Ridurre, sgretolare, trasformare la fotografia in materia fotografica, in qualcosa di malleabile per poi manipolarla: la metodologia di ricerca di Paolo Gioli percorre da sempre questo binario. La mostra Abuses. Il corpo delle immagini (Villa Pignatelli – Casa della fotografia, Napoli 12 aprile-1 giugno 2014, a cura di Giuliano Sergio), una selezione di oltre cento immagini dell’artista veneto, affronta alcuni dei temi attorno i quali ruota l’intero lavoro e il percorso artistico di Paolo Gioli: l’indagine sul corpo, in tutte le sue sfaccettature, e sulla natura morta.

In un’epoca nella quale la tecnologia ha reso difficile rintracciare la specificità del mezzo fotografico, avvicinando la fotografia stessa a quella «condizione postmediale» descritta da Rosalind Krauss, Paolo Gioli riesce a fermare l’istante sottraendolo all’effimero dell’esperienza ordinaria attraverso la costruzione di immagini fatte di innesti, suture e artifici.

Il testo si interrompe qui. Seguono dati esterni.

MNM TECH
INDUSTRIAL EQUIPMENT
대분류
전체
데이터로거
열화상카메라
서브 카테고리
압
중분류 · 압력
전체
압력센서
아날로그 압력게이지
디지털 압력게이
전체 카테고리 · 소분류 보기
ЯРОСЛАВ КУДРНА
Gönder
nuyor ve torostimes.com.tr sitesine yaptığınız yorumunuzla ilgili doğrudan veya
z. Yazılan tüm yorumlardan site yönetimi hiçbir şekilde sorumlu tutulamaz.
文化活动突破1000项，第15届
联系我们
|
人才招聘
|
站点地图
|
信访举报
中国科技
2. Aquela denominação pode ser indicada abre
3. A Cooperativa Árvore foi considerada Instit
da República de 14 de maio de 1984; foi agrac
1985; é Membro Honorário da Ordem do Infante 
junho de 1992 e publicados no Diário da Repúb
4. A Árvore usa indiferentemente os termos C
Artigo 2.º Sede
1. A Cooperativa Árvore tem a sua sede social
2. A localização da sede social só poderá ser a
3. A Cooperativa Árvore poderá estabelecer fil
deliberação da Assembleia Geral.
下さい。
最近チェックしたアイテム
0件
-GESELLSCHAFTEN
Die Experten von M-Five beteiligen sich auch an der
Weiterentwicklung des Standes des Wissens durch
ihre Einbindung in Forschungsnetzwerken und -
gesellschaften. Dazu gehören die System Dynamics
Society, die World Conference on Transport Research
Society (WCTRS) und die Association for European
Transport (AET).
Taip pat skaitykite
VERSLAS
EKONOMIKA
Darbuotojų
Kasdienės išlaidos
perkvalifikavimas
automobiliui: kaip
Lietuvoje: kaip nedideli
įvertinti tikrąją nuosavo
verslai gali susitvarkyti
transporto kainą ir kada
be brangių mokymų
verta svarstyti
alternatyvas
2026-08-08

L’artista oltrepassa, in tal modo, i confini strutturali dell’immagine restituendola all’osservatore in tutta la sua drammaticità. Quella di Gioli è un’operazione che oserei definire di archeologia visuale, caratterizzata dall’esplorazione incessante dell’intero universo dei processi fotografici proto-storici, storici e moderni: dal foro stenopeico, al classico procedimento positivo/negativo, al positivo diretto su diversi formati polaroid. La fotografia di Gioli (e le opere in mostra ne sono una prova) porta, dunque, alle estreme conseguenze l’intera parabola evolutiva di quella riproducibilità tecnica postulata da Benjamin, estremizzandone dinamiche e processi, e rendendo palesi i meccanismi ad essa interni e le difficoltà e incertezze da essa derivanti.